**Instructions to follow:** The required output is the line with "的解释（二）》（征求意见稿）专家讨论会顺利召开" through the final line of the entries, each one exactly as it stands.

**Dataset entries:**
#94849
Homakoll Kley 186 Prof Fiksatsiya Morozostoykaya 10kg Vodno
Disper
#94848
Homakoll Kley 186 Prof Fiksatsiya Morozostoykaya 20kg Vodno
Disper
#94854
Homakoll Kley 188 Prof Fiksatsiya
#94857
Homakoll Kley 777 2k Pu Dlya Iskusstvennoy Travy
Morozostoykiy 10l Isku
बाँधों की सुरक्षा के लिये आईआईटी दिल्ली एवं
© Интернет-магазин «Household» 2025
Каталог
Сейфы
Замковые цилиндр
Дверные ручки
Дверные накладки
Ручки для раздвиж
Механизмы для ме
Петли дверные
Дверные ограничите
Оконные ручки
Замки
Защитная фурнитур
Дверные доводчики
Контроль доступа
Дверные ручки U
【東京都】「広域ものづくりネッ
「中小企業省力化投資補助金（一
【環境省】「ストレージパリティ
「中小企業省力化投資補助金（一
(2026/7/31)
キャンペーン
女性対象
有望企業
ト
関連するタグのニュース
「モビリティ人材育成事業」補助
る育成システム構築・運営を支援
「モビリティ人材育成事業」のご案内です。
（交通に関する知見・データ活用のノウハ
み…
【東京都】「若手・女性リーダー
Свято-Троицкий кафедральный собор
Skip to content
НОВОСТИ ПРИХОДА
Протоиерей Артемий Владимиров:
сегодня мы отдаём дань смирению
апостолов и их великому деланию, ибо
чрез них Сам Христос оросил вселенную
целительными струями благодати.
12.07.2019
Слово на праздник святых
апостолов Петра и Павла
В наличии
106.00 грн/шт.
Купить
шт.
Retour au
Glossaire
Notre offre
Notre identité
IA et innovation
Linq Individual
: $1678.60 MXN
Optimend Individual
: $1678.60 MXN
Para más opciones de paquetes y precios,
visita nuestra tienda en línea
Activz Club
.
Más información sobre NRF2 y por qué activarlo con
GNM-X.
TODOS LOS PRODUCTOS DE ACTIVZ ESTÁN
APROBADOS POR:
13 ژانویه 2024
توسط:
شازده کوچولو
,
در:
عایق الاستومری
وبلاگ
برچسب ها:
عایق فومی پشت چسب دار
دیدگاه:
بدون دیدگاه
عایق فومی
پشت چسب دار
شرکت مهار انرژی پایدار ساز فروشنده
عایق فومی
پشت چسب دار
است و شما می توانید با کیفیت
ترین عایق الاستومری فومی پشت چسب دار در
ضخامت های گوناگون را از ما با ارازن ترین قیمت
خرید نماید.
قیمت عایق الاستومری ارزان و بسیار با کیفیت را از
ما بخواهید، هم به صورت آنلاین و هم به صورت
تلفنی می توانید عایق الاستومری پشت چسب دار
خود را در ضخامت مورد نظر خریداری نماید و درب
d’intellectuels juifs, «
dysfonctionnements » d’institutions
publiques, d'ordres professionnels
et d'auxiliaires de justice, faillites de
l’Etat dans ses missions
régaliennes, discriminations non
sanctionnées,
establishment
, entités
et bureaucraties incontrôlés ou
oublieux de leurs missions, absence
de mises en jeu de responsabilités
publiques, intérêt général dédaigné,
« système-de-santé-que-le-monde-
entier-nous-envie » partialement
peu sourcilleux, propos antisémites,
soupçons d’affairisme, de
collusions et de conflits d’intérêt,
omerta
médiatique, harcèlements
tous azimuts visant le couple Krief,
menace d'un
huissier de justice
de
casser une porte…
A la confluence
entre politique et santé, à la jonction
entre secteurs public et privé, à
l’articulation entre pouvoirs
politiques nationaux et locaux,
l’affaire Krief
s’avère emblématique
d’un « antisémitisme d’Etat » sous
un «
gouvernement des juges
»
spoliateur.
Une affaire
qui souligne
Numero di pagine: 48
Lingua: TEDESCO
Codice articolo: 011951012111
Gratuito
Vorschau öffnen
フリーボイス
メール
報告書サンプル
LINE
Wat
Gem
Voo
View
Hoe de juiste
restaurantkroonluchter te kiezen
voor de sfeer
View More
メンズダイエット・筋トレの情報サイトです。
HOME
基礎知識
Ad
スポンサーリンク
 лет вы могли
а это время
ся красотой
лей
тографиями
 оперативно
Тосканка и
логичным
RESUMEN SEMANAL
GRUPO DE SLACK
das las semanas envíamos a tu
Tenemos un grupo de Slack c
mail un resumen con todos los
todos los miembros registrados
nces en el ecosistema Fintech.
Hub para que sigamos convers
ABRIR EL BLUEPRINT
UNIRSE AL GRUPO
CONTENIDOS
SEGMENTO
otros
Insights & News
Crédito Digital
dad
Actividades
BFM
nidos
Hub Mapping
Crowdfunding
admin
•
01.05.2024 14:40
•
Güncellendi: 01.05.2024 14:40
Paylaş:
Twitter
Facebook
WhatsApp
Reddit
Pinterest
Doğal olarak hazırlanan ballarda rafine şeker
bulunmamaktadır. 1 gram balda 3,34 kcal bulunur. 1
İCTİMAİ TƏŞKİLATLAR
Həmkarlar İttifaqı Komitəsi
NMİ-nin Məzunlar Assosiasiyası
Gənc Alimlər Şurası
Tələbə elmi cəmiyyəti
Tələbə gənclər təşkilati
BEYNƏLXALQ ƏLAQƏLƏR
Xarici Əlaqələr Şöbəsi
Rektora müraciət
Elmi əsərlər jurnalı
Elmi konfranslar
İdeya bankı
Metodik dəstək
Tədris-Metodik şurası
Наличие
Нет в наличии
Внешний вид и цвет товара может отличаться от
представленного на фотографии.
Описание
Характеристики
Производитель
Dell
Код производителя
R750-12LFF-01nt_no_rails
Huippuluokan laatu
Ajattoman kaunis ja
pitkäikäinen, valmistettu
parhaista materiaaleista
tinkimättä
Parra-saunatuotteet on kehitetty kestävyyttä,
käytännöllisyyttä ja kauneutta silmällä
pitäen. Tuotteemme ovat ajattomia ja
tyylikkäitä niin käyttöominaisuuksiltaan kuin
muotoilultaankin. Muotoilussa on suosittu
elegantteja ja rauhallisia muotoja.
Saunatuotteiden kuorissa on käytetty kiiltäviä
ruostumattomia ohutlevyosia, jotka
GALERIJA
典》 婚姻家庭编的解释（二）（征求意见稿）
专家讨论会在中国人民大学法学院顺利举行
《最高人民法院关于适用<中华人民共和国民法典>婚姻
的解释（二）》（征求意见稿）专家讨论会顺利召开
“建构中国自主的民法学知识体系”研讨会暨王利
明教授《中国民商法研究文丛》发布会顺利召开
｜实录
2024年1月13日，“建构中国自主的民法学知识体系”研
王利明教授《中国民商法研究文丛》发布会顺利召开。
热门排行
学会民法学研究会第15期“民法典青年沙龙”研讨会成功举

**Solution to the problem:**
的解释（二）》（征求意见稿）专家讨论会顺利召开
“建构中国自主的民法学知识体系”研讨会暨王利
明教授《中国民商法研究文丛》发布会顺利召开
｜实录
2024年1月13日，“建构中国自主的民法学知识体系”研
王利明教授《中国民商法研究文丛》发布会顺利召开。
热门排行
学会民法学研究会第15期“民法典青年沙龙”研讨会成功举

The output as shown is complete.